=== Supplied text ===
━━━━━━━━━━
Before we train the model, we need to ensure that the data and the model's parameters (weights and biases) are on the same device (CPU or GPU). We can reuse the to_device function to move the model's parameters to the right device.

In [28]:
# Model (on GPU)
model = MnistModel(input_size, hidden_size=32, out_size=num_classes)
to_device(model, device)
  (linear1): Linear(in_features=784, out_features=32, bias=True)
  (linear2): Linear(in_features=32, out_features=10, bias=True)

Let's see how the model performs on the validation set with the initial set of weights and biases.

In [29]:
val_loss, total, val_acc = evaluate(model, F.cross_entropy, 
                                    valid_dl, metric=accuracy)
print('Loss: {:.4f}, Accuracy: {:.4f}'.format(val_loss, val_acc))
Loss: 2.3052, Accuracy: 0.0907

The initial accuracy is around 10%, which is what one might expect from a randomly intialized model (since it has a 1 in 10 chance of getting a label right by guessing randomly).
━━━━━━━━━━
=== Record set ===
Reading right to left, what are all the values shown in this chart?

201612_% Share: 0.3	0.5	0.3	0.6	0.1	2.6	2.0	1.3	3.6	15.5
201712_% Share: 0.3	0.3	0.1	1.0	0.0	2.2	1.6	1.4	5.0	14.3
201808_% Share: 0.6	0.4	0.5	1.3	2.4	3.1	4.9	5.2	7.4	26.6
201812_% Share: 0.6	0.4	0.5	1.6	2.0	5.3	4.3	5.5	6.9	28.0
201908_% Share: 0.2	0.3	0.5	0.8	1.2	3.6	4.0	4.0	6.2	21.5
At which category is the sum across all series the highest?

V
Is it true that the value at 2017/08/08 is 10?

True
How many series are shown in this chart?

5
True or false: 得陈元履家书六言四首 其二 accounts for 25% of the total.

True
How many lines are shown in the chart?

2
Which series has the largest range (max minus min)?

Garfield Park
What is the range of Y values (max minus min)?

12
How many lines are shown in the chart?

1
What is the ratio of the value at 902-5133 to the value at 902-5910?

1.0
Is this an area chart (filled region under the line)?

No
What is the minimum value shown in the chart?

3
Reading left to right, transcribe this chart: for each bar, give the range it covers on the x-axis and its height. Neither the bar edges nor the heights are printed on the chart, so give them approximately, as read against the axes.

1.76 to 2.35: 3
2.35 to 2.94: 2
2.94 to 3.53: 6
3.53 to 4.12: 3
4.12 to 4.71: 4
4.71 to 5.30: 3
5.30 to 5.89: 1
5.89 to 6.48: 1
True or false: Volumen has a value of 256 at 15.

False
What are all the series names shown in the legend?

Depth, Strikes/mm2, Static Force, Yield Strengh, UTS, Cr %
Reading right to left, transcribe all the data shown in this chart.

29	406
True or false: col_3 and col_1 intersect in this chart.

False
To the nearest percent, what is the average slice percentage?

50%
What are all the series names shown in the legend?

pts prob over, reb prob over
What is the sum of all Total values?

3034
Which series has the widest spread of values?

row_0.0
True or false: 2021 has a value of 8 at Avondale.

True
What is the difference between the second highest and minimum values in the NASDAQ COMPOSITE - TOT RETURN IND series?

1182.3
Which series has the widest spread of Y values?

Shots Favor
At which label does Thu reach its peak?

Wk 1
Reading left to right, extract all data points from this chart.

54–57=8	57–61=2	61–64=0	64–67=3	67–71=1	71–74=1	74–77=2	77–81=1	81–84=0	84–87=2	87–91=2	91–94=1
━━━━━━━━━━
=== Activities ===
(1) Repeat everything in the MNIST model passage from "(linear1): Linear(in_features=784, out_features=32, bias=True)" down to "by guessing randomly).".
(2) Carry on the MNIST model passage from the point where it stops.

=== Responses to the exercise ===
(1)
(linear1): Linear(in_features=784, out_features=32, bias=True)
  (linear2): Linear(in_features=32, out_features=10, bias=True)

Let's see how the model performs on the validation set with the initial set of weights and biases.

In [29]:
val_loss, total, val_acc = evaluate(model, F.cross_entropy, 
                                    valid_dl, metric=accuracy)
print('Loss: {:.4f}, Accuracy: {:.4f}'.format(val_loss, val_acc))
Loss: 2.3052, Accuracy: 0.0907

The initial accuracy is around 10%, which is what one might expect from a randomly intialized model (since it has a 1 in 10 chance of getting a label right by guessing randomly).

(2)
We are now ready to train the model. Let's train for 5 epochs and look at the results. We can use a relatively higher learning of 0.5.

In [30]:
losses1, metrics1 = fit(5, 0.5, model, F.cross_entropy, 
                        train_dl, valid_dl, accuracy)
Epoch [1/5], Loss: 0.2222, accuracy: 0.9346 Epoch [2/5], Loss: 0.1698, accuracy: 0.9498 Epoch [3/5], Loss: 0.1502, accuracy: 0.9534 Epoch [4/5], Loss: 0.1435, accuracy: 0.9577 Epoch [5/5], Loss: 0.1396, accuracy: 0.9557

95% is pretty good! Let's train the model for 5 more epochs at a lower learning rate of 0.1, to further improve the accuracy.

In [31]:
losses2, metrics2 = fit(5, 0.1, model, F.cross_entropy, 
                        train_dl, valid_dl, accuracy)
Epoch [1/5], Loss: 0.1156, accuracy: 0.9627 Epoch [2/5], Loss: 0.1184, accuracy: 0.9628 Epoch [3/5], Loss: 0.1146, accuracy: 0.9639 Epoch [4/5], Loss: 0.1130, accuracy: 0.9639 Epoch [5/5], Loss: 0.1119, accuracy: 0.9649

We can now plot the accuracies to study how the model improves over time.

In [32]:
import matplotlib.pyplot as plt
In [33]:
# Replace these values with your results
accuracies = [val_acc] + metrics1 + metrics2
plt.plot(accuracies, '-x')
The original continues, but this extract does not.